I unpack my books, piling them in stacks according to size. My room is littered with them. I trip over a pile and send them flying, skittering across the hardwood. I gather them in my arms like flowers or children, laying them delicately across my bed. My books; the map of my life. Characters I have fallen in love with and hated and envied. When my life was broken, when I had run out of hope, there was always a family here. My literary refuge.
My favourite are the used books. The old covers held on by tape and sheer will. The musty scent of age and life that filters up from the flipped pages. Fingerprints of history smudged lightly on the spine and someone else’s notes in the margins.
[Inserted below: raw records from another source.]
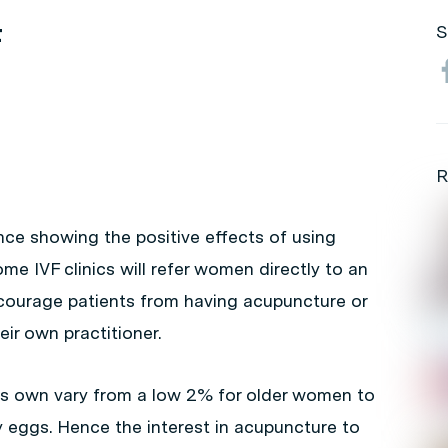
F
S
R
nce showing the positive effects of using
e IVF clinics will refer women directly to an
scourage patients from having acupuncture or
heir own practitioner.
its own vary from a low 2% for older women to
eggs. Hence the interest in acupuncture to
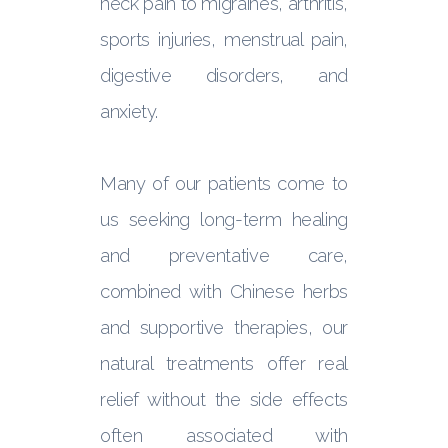
neck pain to migraines, arthritis,
sports injuries, menstrual pain,
digestive disorders, and
anxiety.
Many of our patients come to
us seeking long-term healing
and preventative care,
combined with Chinese herbs
and supportive therapies, our
natural treatments offer real
relief without the side effects
often associated with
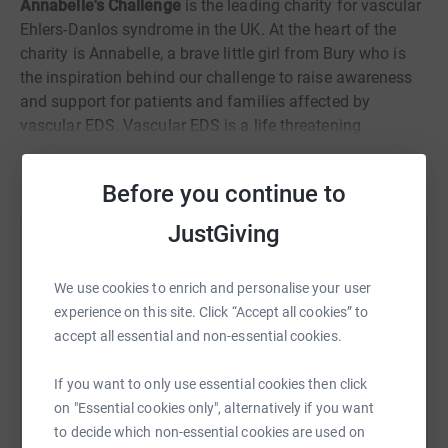
Annabelle's Challenge
is the leading charity for vascular
Ehlers-Danlos syndrome in the UK. At the heart of the
charity is Annabelle, a brave little girl from Bury who is
the inspiration behind our challenge to raise awareness
and support for patients and families affected by
vascular EDS. Vascular EDS is a life threatening
connective tissue disorder that affects all tissues, arteries
Read story
and internal organs making them extremely fragile.
Before you continue to
Patients are at risk of sudden arterial or organ rupture.
JustGiving
Help Darlington Hippodrome
Sharing this cause with your network could help
We use cookies to enrich and personalise your user
raise up to 5x more in donations. Select a
experience on this site. Click “Accept all cookies” to
platform to make it happen:
accept all essential and non-essential cookies.
If you want to only use essential cookies then click
on "Essential cookies only", alternatively if you want
to decide which non-essential cookies are used on
WhatsApp
Facebook
Print
Messenger
LinkedIn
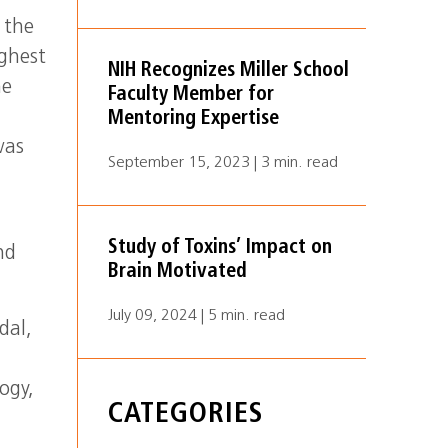
 the
ghest
NIH Recognizes Miller School
ne
Faculty Member for
Mentoring Expertise
was
September 15, 2023 | 3 min. read
Study of Toxins’ Impact on
nd
Brain Motivated
July 09, 2024 | 5 min. read
dal,
ogy,
CATEGORIES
I have rescued them from high shelves and low shelves, garbage bins, negligent owners, roadsides, and from tumbling down into anonymous dumps. I’ve gotten dirty for these books. I like to read the messages inked on the first page proclaiming love, faith, hope, or forgiveness. I imagine the stories behind these novels; what brought them here, finally, to my open arms and crowded shelves. I like to think they are happy here.
I used to hide my treasures between their pages stuffing them full with pressed flowers, note paper, and pictures of faces I have long since forgotten. But, now I just pile them on every available surface and admire them from afar. My “to be read” pile is overflowing because I can’t stop bringing home strays. They stare at me from behind the glass with their puppy dog eyes and I can’t pass by without saving one or two or five.
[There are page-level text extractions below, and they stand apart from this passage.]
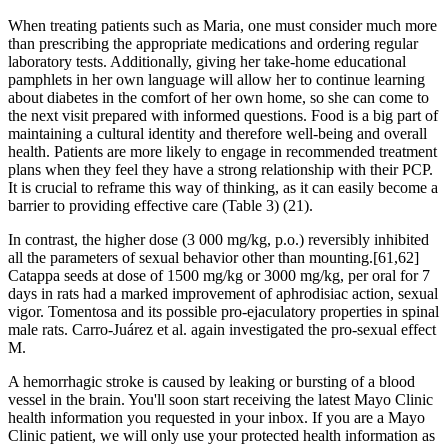
When treating patients such as Maria, one must consider much more
than prescribing the appropriate medications and ordering regular
laboratory tests. Additionally, giving her take-home educational
pamphlets in her own language will allow her to continue learning
about diabetes in the comfort of her own home, so she can come to
the next visit prepared with informed questions. Food is a big part of
maintaining a cultural identity and therefore well-being and overall
health. Patients are more likely to engage in recommended treatment
plans when they feel they have a strong relationship with their PCP.
It is crucial to reframe this way of thinking, as it can easily become a
barrier to providing effective care (Table 3) (21).
In contrast, the higher dose (3 000 mg/kg, p.o.) reversibly inhibited
all the parameters of sexual behavior other than mounting.[61,62]
Catappa seeds at dose of 1500 mg/kg or 3000 mg/kg, per oral for 7
days in rats had a marked improvement of aphrodisiac action, sexual
vigor. Tomentosa and its possible pro-ejaculatory properties in spinal
male rats. Carro-Juárez et al. again investigated the pro-sexual effect
M.
A hemorrhagic stroke is caused by leaking or bursting of a blood
vessel in the brain. You'll soon start receiving the latest Mayo Clinic
health information you requested in your inbox. If you are a Mayo
Clinic patient, we will only use your protected health information as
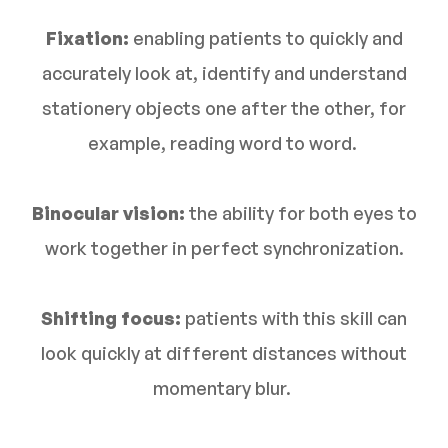
Fixation:
enabling patients to quickly and
accurately look at, identify and understand
stationery objects one after the other, for
example, reading word to word.
Binocular vision:
the ability for both eyes to
work together in perfect synchronization.
Shifting focus:
patients with this skill can
look quickly at different distances without
momentary blur.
I have friends who don’t keep a collection. They borrow what they want or buy them and then give them away. I can’t do the same. I am a rare breed, I suppose. I am whole-heartedly committed to my library. I don’t use them, abuse them, or part with them easily. I find room.
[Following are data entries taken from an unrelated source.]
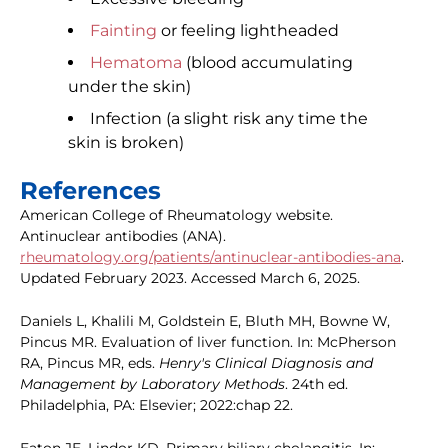
Fainting
or feeling lightheaded
Hematoma
(blood accumulating
under the skin)
Infection (a slight risk any time the
skin is broken)
References
American College of Rheumatology website.
Antinuclear antibodies (ANA).
rheumatology.org/patients/antinuclear-antibodies-ana
.
Updated February 2023. Accessed March 6, 2025.
Daniels L, Khalili M, Goldstein E, Bluth MH, Bowne W,
Pincus MR. Evaluation of liver function. In: McPherson
RA, Pincus MR, eds.
Henry's Clinical Diagnosis and
Management by Laboratory Methods
. 24th ed.
Philadelphia, PA: Elsevier; 2022:chap 22.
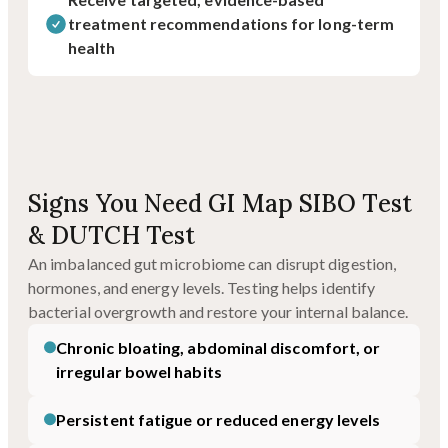
treatment recommendations for long-term
health
Signs You Need GI Map SIBO Test
& DUTCH Test
An imbalanced gut microbiome can disrupt digestion,
hormones, and energy levels. Testing helps identify
bacterial overgrowth and restore your internal balance.
Chronic bloating, abdominal discomfort, or
irregular bowel habits
Persistent fatigue or reduced energy levels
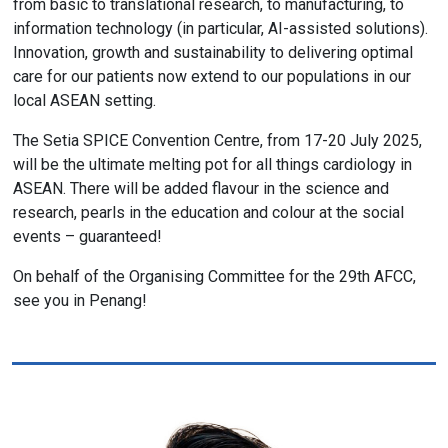
from basic to translational research, to manufacturing, to
information technology (in particular, AI-assisted solutions).
Innovation, growth and sustainability to delivering optimal
care for our patients now extend to our populations in our
local ASEAN setting.
The Setia SPICE Convention Centre, from 17-20 July 2025,
will be the ultimate melting pot for all things cardiology in
ASEAN. There will be added flavour in the science and
research, pearls in the education and colour at the social
events – guaranteed!
On behalf of the Organising Committee for the 29th AFCC,
see you in Penang!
He surprised me once by taking my picture. I was sorting through a stack of paperbacks, much the way I am now. In jeans and a white tank top, hair piled on the top of my head, glasses sliding down my nose. He said I was beautiful, there, in my element. I shook my head laughing but he insisted, looking at me long, unwavering, and hard. Memorizing me. I have never felt so vulnerable or so loved.
If I cross his mind now, I hope that’s how he remembers me. In the beginning, beautiful, full of hope and sorting through books.